A FÍMBRIA DO VESTIDO AZUL
O resultado do teste foi
inconclusivo, mas o alívio não veio. Continuava com a boca a saber a bafio, um odor que lhe subia às narinas igual ao que se sente quando se abre a
porta de um velho quarto há muito tempo fechado. De noite não conseguia descansar.
Crepúsculos roxos e amarelos atiravam-no para a cama onde o sono esquivo lhe moía
os ossos, o termómetro furtando-se a marcar a ponta de febre que lhe secava a
língua, e pela madrugada sonhava com mulheres nuas e tinha erecções violentas
como nos tempos distantes da juventude.
O médico colombiano que ouvia as
queixas soltou uma interjeição obscena em castelhano e mandou fazer segundo
teste.
Quando se dera o contágio? Ele
associava-o àquela manhã em que a mulher fizera a mala e saíra de casa. Descera
atrás dela até ao carro estacionado na
praceta a uns cinquenta metros do prédio. Implorara-lhe que não se fosse
embora, mas ela não o ouvira, estava decidida a romper com o confinamento a
dois. Com a precipitação de se furtar às súplicas, a fímbria do vestido azul ficara
entalada na porta do carro e ela tivera de voltar a abri-la quando já tinha
posto o motor a trabalhar. A última imagem que dela guardava era a da fímbria
do vestido azul, luzente e bela como o céu num dia bom. Encaminhara-se então para
o restaurante da rua em serviço takeaway,
a entrada trancada por uma mesa romba, e tomara um café em copo descartável. Fora
aí, pensava, que o vírus o fisgara, o danado esperando a vítima traiçoeiramente
refastelado no plástico do copo ou no papel do pacote de açúcar.
O médico colombiano deu uma
gargalhada sonora e anotou na ficha o resultado do segundo teste: não conclusivo.
As noites continuavam na mesma, o tropel de bacantes no alto das madrugadas, os
lençóis amanhecendo com manchas seminais de cor mostarda de Dijon.

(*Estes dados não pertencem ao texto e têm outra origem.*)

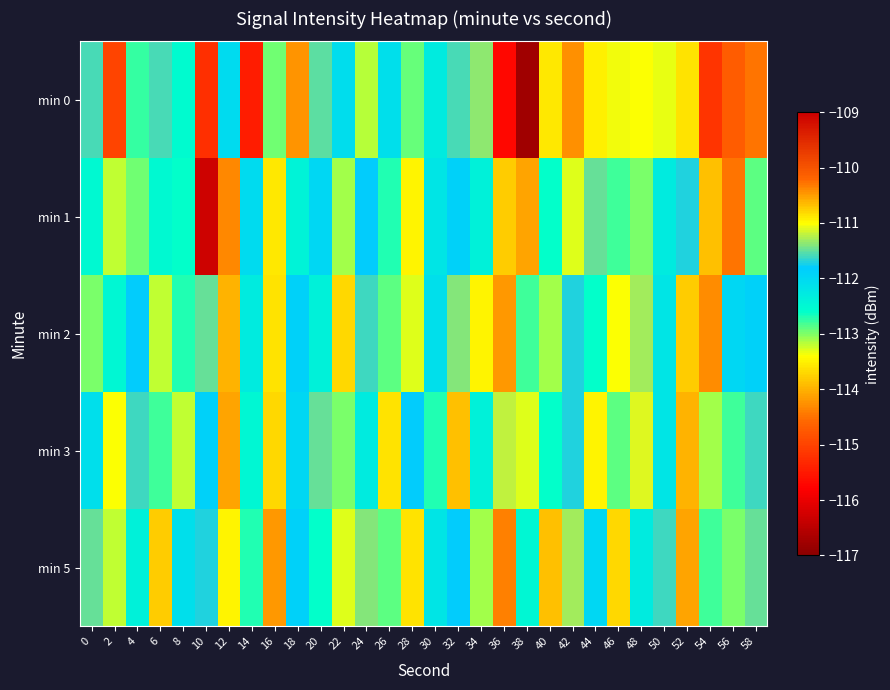

What is the total value across all series at 8?

-563.1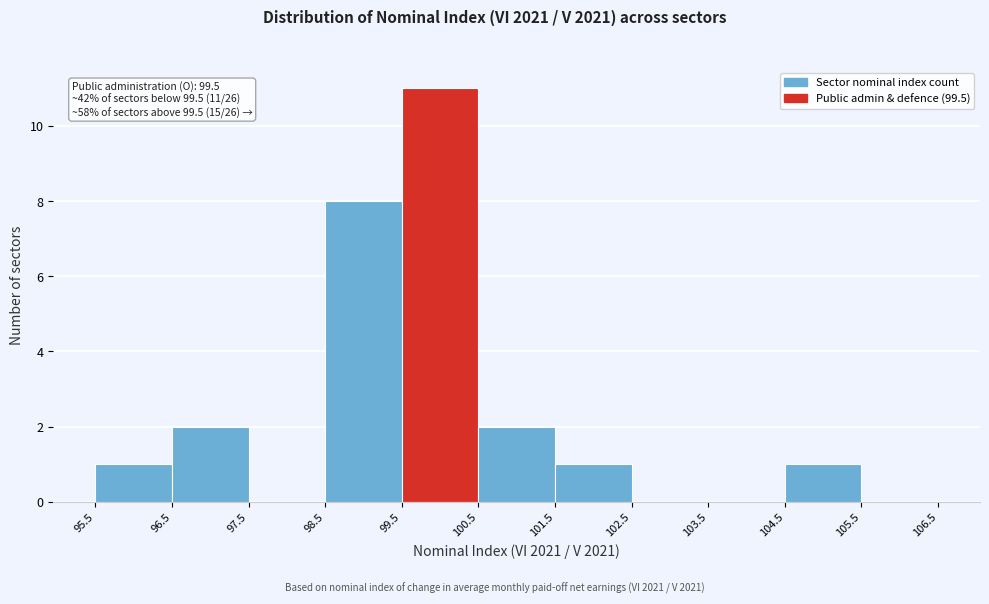

Which range on the x-axis has the tallest bar?

99.5 to 100.5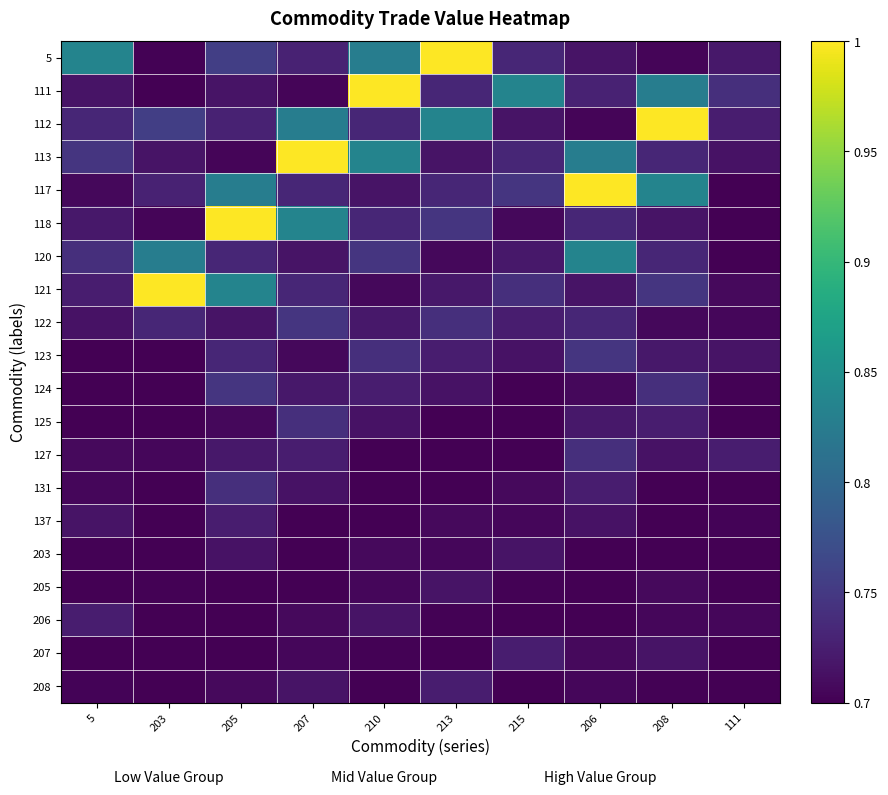

Reading right to left, list all the values displayed in this chart.

5: 111=0.7	208=0.7	206=0.7	215=0.7	213=1.0	210=0.8	207=0.7	205=0.8	203=0.7	5=0.8
111: 111=0.7	208=0.8	206=0.7	215=0.8	213=0.7	210=1.0	207=0.7	205=0.7	203=0.7	5=0.7
112: 111=0.7	208=1.0	206=0.7	215=0.7	213=0.8	210=0.7	207=0.8	205=0.7	203=0.8	5=0.7
113: 111=0.7	208=0.7	206=0.8	215=0.7	213=0.7	210=0.8	207=1.0	205=0.7	203=0.7	5=0.7
117: 111=0.7	208=0.8	206=1.0	215=0.7	213=0.7	210=0.7	207=0.7	205=0.8	203=0.7	5=0.7
118: 111=0.7	208=0.7	206=0.7	215=0.7	213=0.7	210=0.7	207=0.8	205=1.0	203=0.7	5=0.7
120: 111=0.7	208=0.7	206=0.8	215=0.7	213=0.7	210=0.7	207=0.7	205=0.7	203=0.8	5=0.7
121: 111=0.7	208=0.7	206=0.7	215=0.7	213=0.7	210=0.7	207=0.7	205=0.8	203=1.0	5=0.7
122: 111=0.7	208=0.7	206=0.7	215=0.7	213=0.7	210=0.7	207=0.7	205=0.7	203=0.7	5=0.7
123: 111=0.7	208=0.7	206=0.7	215=0.7	213=0.7	210=0.7	207=0.7	205=0.7	203=0.7	5=0.7
124: 111=0.7	208=0.7	206=0.7	215=0.7	213=0.7	210=0.7	207=0.7	205=0.7	203=0.7	5=0.7
125: 111=0.7	208=0.7	206=0.7	215=0.7	213=0.7	210=0.7	207=0.7	205=0.7	203=0.7	5=0.7
127: 111=0.7	208=0.7	206=0.7	215=0.7	213=0.7	210=0.7	207=0.7	205=0.7	203=0.7	5=0.7
131: 111=0.7	208=0.7	206=0.7	215=0.7	213=0.7	210=0.7	207=0.7	205=0.7	203=0.7	5=0.7
137: 111=0.7	208=0.7	206=0.7	215=0.7	213=0.7	210=0.7	207=0.7	205=0.7	203=0.7	5=0.7
203: 111=0.7	208=0.7	206=0.7	215=0.7	213=0.7	210=0.7	207=0.7	205=0.7	203=0.7	5=0.7
205: 111=0.7	208=0.7	206=0.7	215=0.7	213=0.7	210=0.7	207=0.7	205=0.7	203=0.7	5=0.7
206: 111=0.7	208=0.7	206=0.7	215=0.7	213=0.7	210=0.7	207=0.7	205=0.7	203=0.7	5=0.7
207: 111=0.7	208=0.7	206=0.7	215=0.7	213=0.7	210=0.7	207=0.7	205=0.7	203=0.7	5=0.7
208: 111=0.7	208=0.7	206=0.7	215=0.7	213=0.7	210=0.7	207=0.7	205=0.7	203=0.7	5=0.7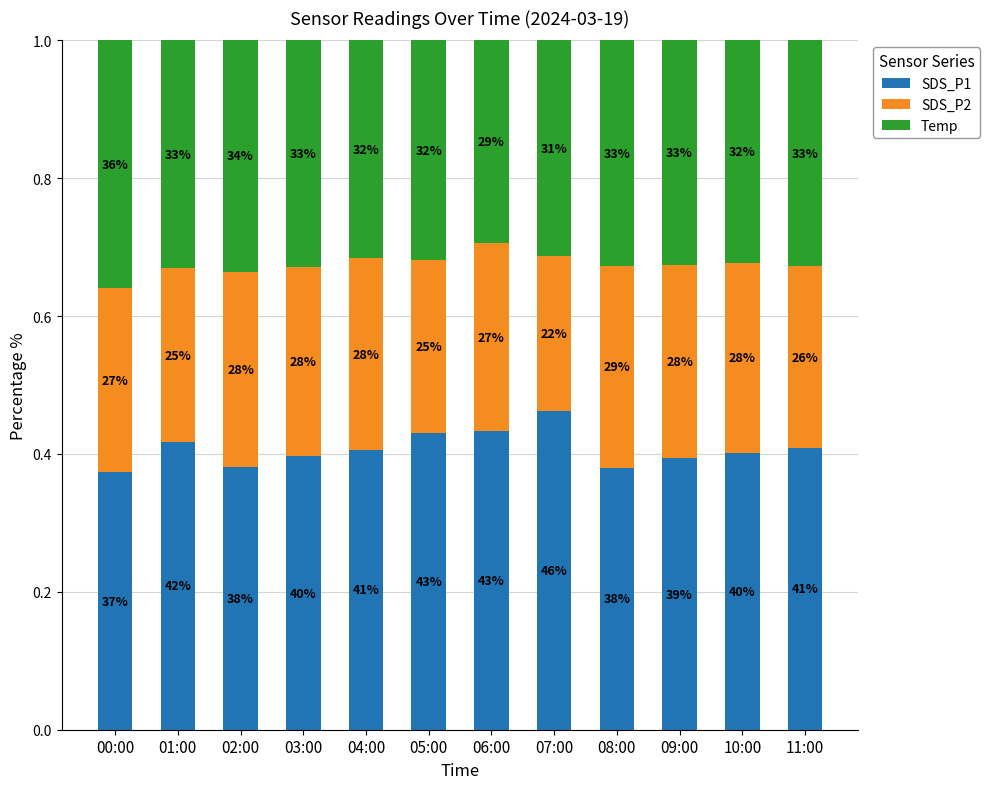

The value of SDS_P1 at 04:00 is 0.1. True or false?

False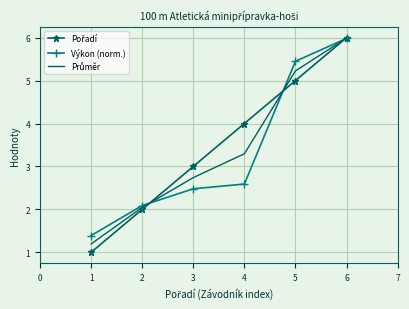

What is the spread (max minus min) of values at 4?

1.4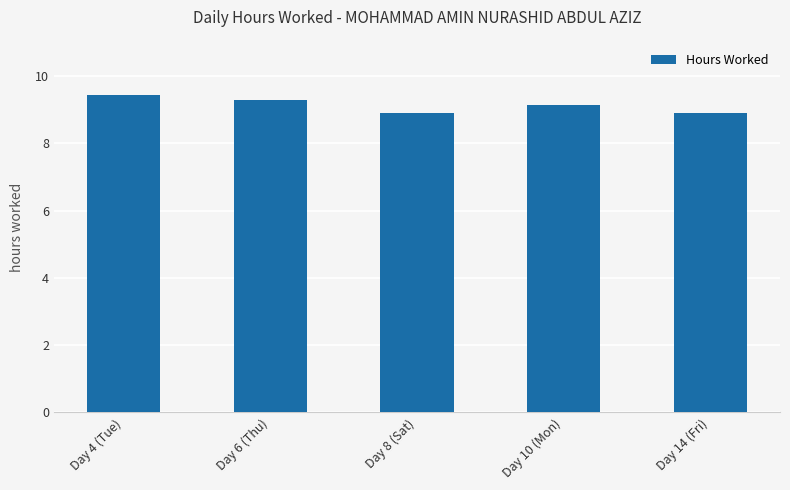

How many values exceed 9?

3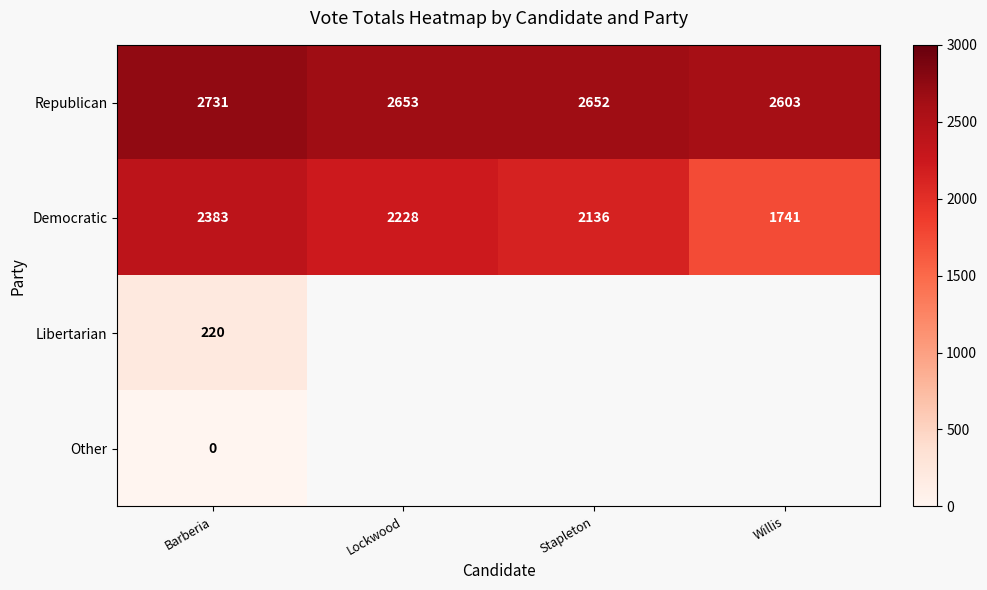

At which label does Republican reach its peak?

Barberia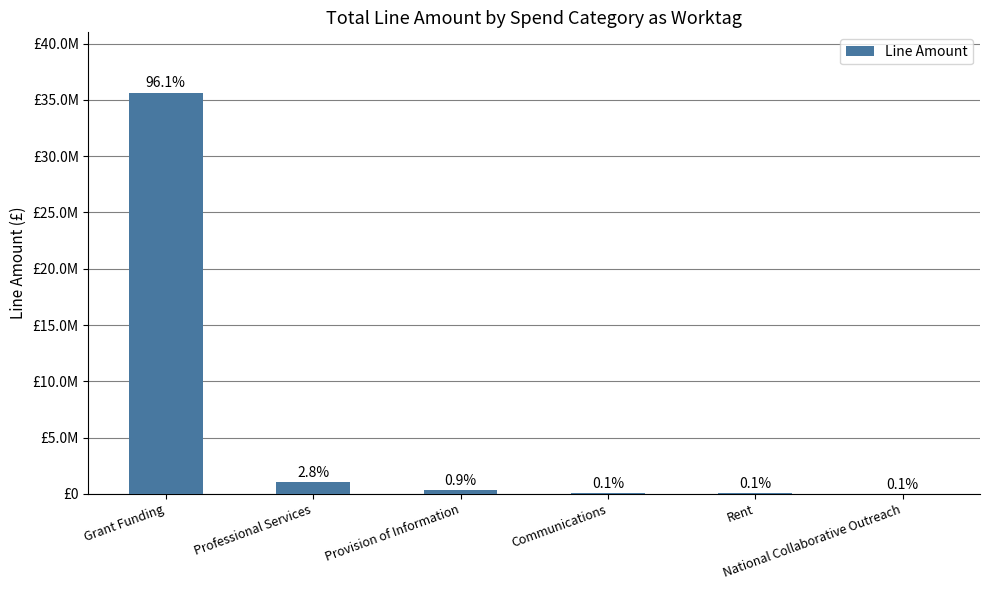

What is the difference between the maximum and minimum values?

35625245.5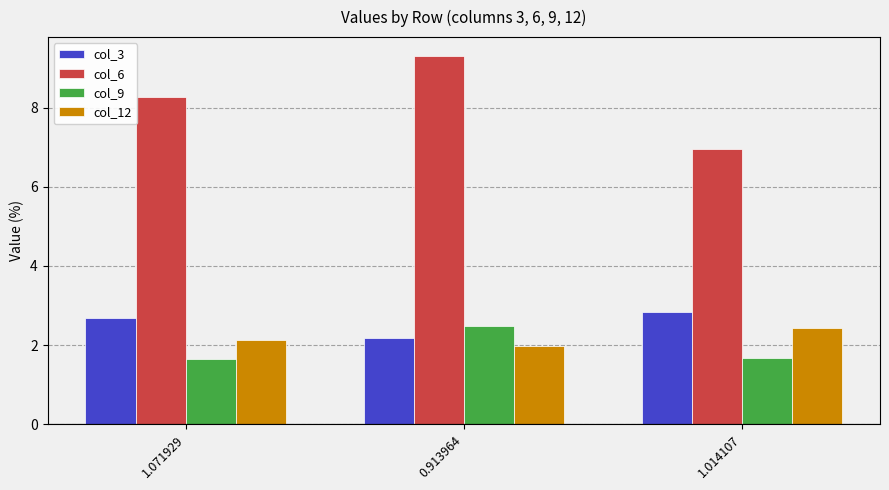

What is the total value across all series at 1.071929?

14.8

Em desalento, tinha deixado de
cozinhar ou encomendar comida. A aparelhagem sonora da vizinha de baixo
desfiava em altos berros todos os fados da Rádio Amália. E passou a sonhar com
a vizinha da pior maneira: uma velha de carnes flácidas e seios descaídos com o
corpo esparramado sobre as suas carnes febris, os movimentos frenéticos ao som
do fado corrido, o suor atravessando-lhe a pele como uma lava impura.
O médico colombiano, leitor de
Gabriel García Márquez, lembrou-se de Florentino Ariza e dos grandes surtos
epidémicos da literatura. Receitou-lhe calmantes e paracetamol.
Então foi a própria mulher que lhe
passou a aparecer nos seus delírios oníricos. Passeava-se com outros homens, insinuante
e bela, deixava-se possuir por eles... Escreveu-lhe uma carta enviada por correio
electrónico, pedia-lhe que voltasse para ficar à sua cabeceira nos dias de vida
que lhe restavam.
Foi visitar o médico pela terceira
vez. Obrigaram-no a pôr uma máscara, apontaram-lhe à cabeça uma
pistola-termómetro e ordenaram-lhe abluções com gel desinfectante. O colombiano
tinha vários livros em cima da mesa: Camus, Saramago e outros notáveis descritores
de epidemias várias. Marcou-lhe novo teste para o dia seguinte.
De manhã, estava ainda na cama, viu
passar no corredor a fímbria do vestido azul. Não era sonho, teve a certeza
disso, porque de seguida ouviu descarregar o autoclismo da casa-de-banho e
correr as persianas das janelas da sala. Ela tinha voltado.
À tarde foi fazer o terceiro teste cujo resultado deu negativo.